Material for this task:
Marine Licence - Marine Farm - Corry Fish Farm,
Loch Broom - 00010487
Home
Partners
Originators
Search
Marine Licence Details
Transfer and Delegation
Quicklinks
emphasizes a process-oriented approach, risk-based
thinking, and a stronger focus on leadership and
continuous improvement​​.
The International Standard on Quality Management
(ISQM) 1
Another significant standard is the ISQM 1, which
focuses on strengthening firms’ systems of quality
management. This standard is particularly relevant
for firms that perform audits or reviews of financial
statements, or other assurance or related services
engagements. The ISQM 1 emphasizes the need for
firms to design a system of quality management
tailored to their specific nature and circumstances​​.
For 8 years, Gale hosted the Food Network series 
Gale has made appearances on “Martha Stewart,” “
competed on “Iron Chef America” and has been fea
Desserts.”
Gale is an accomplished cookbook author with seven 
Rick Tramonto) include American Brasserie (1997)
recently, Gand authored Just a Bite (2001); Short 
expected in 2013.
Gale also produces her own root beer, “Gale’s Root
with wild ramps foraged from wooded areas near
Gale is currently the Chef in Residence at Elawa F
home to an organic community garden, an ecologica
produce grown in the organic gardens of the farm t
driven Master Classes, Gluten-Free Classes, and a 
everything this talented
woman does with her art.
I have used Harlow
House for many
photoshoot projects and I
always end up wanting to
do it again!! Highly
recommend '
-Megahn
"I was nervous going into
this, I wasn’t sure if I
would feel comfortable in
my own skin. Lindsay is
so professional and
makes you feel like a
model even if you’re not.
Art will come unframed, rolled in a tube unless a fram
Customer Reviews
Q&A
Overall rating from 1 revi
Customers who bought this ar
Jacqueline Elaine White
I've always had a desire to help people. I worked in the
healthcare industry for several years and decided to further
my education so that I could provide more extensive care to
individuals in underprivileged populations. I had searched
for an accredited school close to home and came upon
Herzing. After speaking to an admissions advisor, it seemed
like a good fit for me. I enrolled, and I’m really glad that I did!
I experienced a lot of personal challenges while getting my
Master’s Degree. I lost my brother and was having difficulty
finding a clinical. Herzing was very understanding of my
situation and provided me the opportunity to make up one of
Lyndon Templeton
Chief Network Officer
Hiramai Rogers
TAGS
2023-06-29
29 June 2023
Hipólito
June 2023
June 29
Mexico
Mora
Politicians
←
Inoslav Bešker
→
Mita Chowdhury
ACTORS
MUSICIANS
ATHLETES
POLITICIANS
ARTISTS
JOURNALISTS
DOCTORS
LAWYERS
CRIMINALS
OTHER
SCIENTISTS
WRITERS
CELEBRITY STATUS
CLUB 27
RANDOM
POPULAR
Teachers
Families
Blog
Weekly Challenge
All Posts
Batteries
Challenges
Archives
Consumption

Exercise aim: Search the listing above for the string "always" and return each line it appears on.

Response to this task:
always end up wanting to
I've always had a desire to help people. I worked in the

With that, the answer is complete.